**Document excerpt**.
────

When preparing to buy a home, it's important to understand there are necessary steps that need to be taken before making a purchase. Let's look at 10 steps to keep you on track toward the purchase of your first home.
- Get Your Finances in Order
- Understand Current Market Conditions
- Get Pre-Qualified or Pre-Approved
- Decide on a Real Estate Agent
- Start Looking at Homes
- Decide on a Home
- Make an Offer
- The Closing
1. Get Your Finances In Order
You need to know your credit (FICO) score before buying a house, as it will determine the type of loan (mortgage) you will qualify for. Your credit score helps predict behaviors like whether or not you can pay your bills on time or if you're able to manage a large credit line. You can get your credit score online and in most cases you can get it for free.
If you have a high credit score (700-749 is excellent), a lender will happily loan you money to buy a home. A score of at least 620 is required for many loans like conventional, VA, and USDA.
A low credit score (under 619), may qualify you for a FHA loan or for nothing at all. If you don't qualify or don't want to pay the high interest rates associated with the loan you qualified for, take measures to improve your credit score before applying for a mortgage.
2. Understand Current Market Conditions
If you decide to work with a real estate agent, he/she will be able to provide you with current market conditions. Otherwise, you can go online to research what's happening in your local market (ex. lender website). Market conditions include the economy, mortgage rates, the cost of living, demographics, and supply and demand, among others. Consider the following:
- Are mortgage rates increasing, making housing unaffordable?
- Is there a limited supply of homes for sale, pushing up the price?
- Is it a buyer's market, where you have more negotiating and purchasing power?

────

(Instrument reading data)
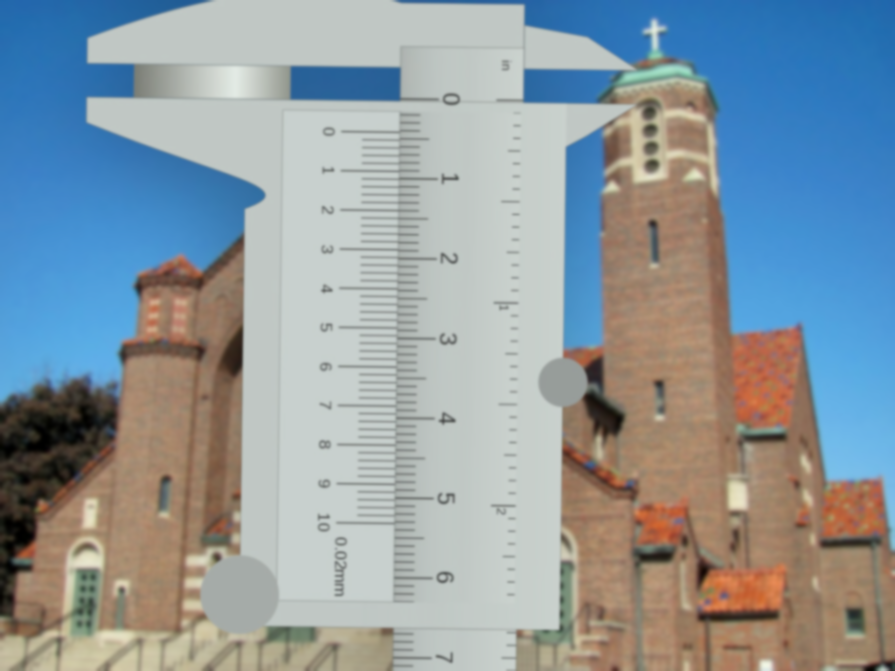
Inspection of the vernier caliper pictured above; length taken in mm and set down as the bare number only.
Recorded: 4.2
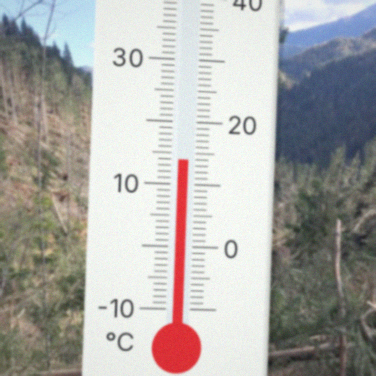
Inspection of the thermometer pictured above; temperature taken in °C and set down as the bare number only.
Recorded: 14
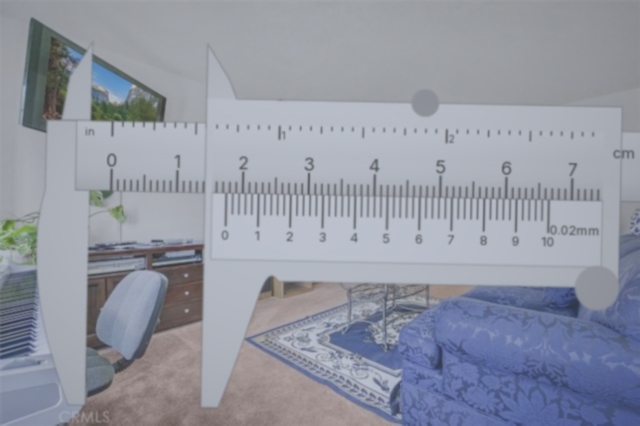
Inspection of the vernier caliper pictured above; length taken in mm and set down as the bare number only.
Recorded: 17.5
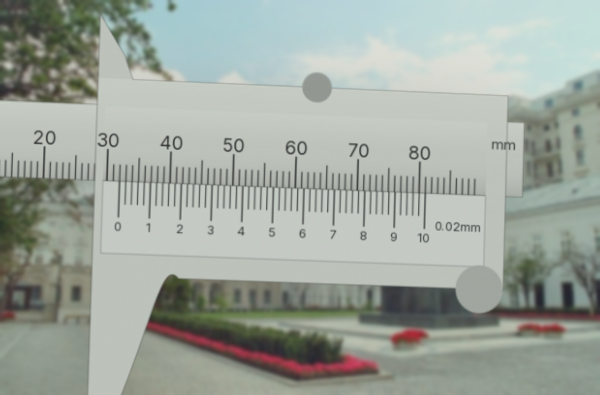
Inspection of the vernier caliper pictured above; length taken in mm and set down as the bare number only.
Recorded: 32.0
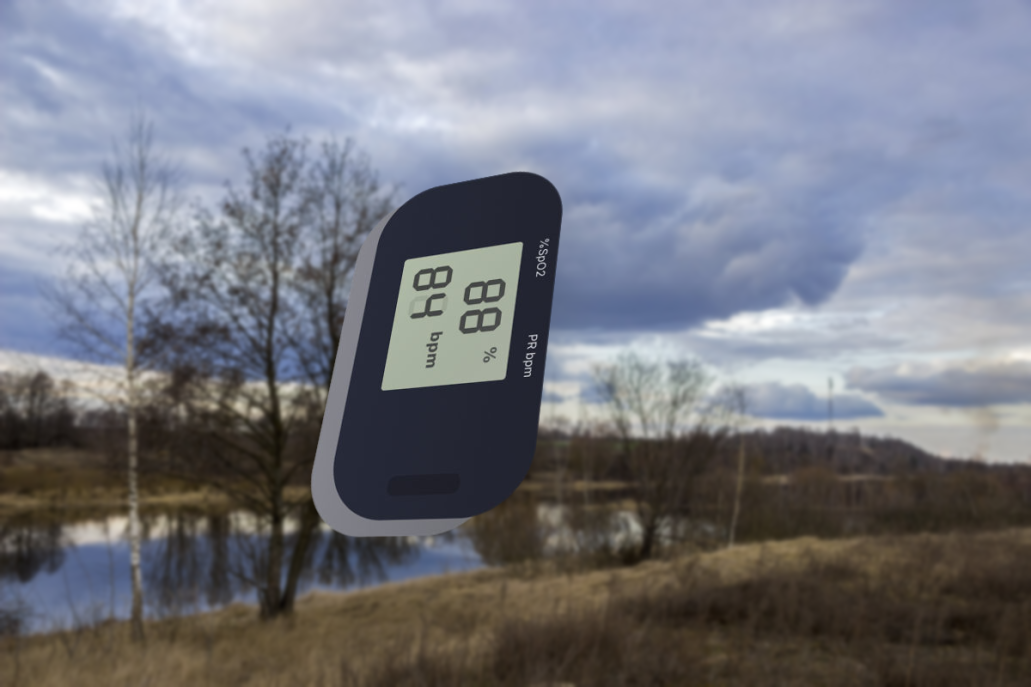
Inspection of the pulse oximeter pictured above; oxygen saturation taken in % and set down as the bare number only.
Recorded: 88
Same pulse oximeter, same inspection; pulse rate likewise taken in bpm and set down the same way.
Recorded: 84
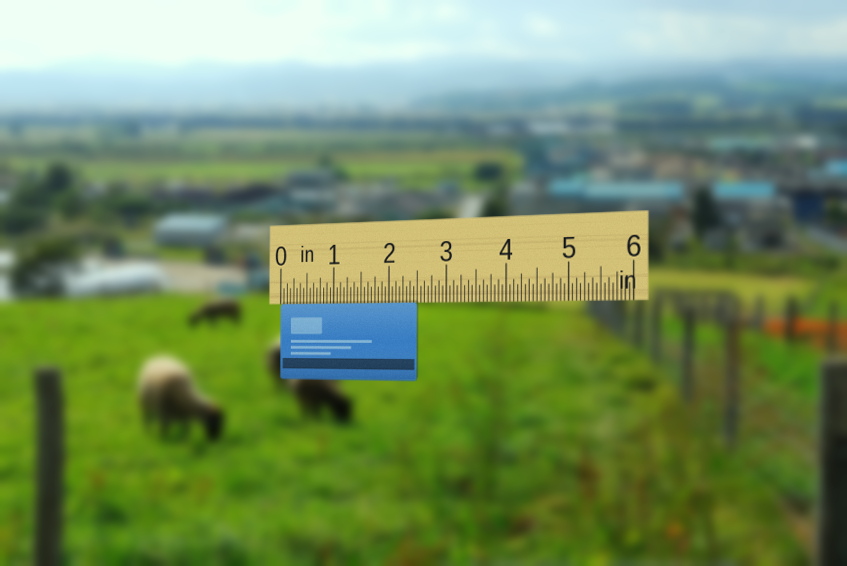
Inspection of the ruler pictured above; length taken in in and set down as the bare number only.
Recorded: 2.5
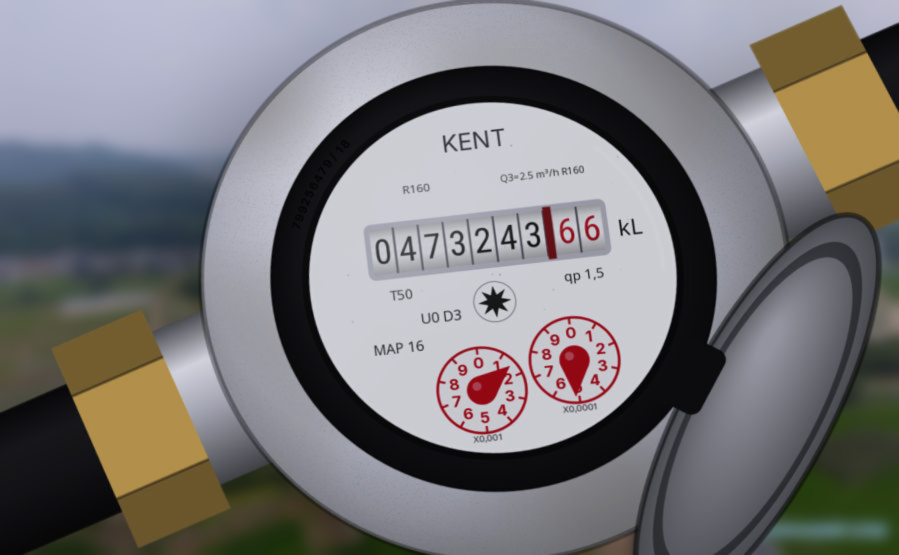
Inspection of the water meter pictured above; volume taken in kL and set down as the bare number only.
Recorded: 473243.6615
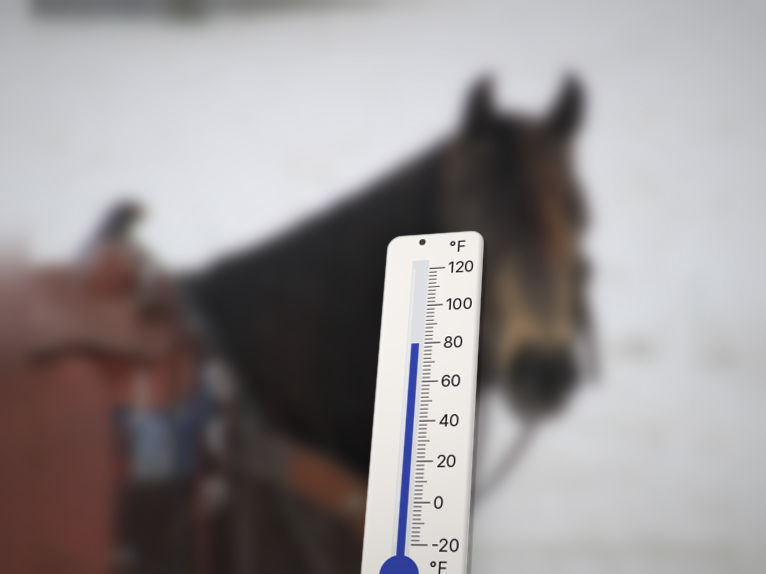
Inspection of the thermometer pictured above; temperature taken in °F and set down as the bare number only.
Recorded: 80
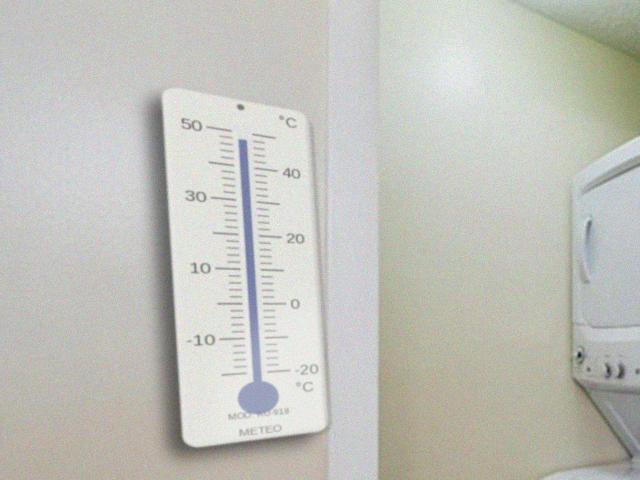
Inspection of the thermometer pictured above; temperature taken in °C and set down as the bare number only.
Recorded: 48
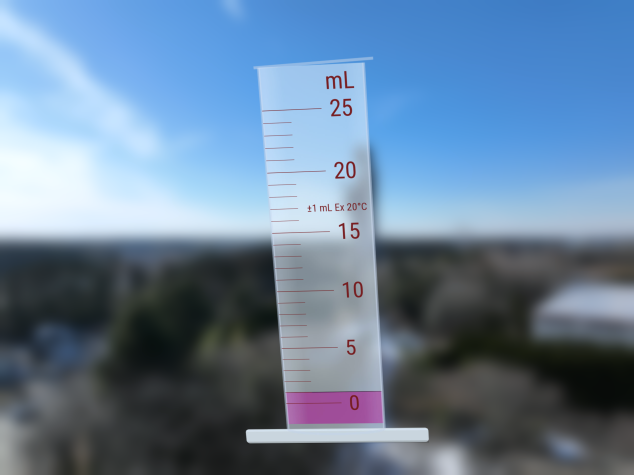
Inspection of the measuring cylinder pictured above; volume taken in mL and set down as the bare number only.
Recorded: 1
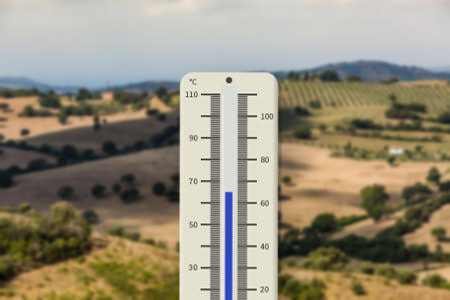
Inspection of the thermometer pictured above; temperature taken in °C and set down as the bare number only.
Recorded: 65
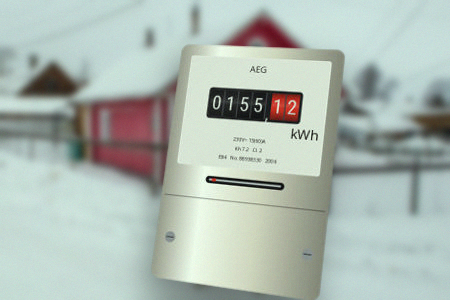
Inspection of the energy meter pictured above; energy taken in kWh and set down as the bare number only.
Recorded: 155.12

────

**Activity list**.
**A)** What minimum credit score does the home-buying guide say many loans, such as conventional, VA, and USDA, require?
**B)** Continue the home-buying guide from its final line, carrying it on from there in the same style.
These records are separate material, unrelated to the home-buying guide.

**Expected results**.
**A)** A score of at least 620.

**B)**
3. Get Pre-Qualified / Pre-Approved For a Mortgage
Unless you're going to pay cash for a home, you need to visit a lender to get pre-qualified or pre-approved for a mortgage. By getting pre-qualified or pre-approved, you will know how much you can afford and it will speed up the loan process once you decide on a home.
Compare lender rates and fees, as they can vary, then pick the best option for your needs. You can even get pre-qualified/pre-approved online, just make sure the company has a solid reputation and history and you understand the terms before committing.
Getting pre-approved is the most intensive of the two options. You'll likely have to pay a fee, but you will receive a commitment from the lender to provide a loan up to a specific amount (not guaranteed). A pre-qualification is usually free, much more basic but does not guarantee a loan by the lender. Pre-qualification is a good starting point but getting approved by a lender is ideal.
Agents are reluctant to work with buyers who aren't pre-approved/pre-qualified because they don't know the maximum they can spend. Agents waste time showing them houses they might not be able to afford. If you haven't been qualified by a lender, sellers may be reluctant to accept your offer and will gravitate toward offers from qualified buyers because they know they can close quicker.
You typically have 90 days, from the day you were pre-approved, to find a home. If you don't find something within 90 days, you will have to get pr-approved again. So it's best to get pre-approved when you are serious about buying a home.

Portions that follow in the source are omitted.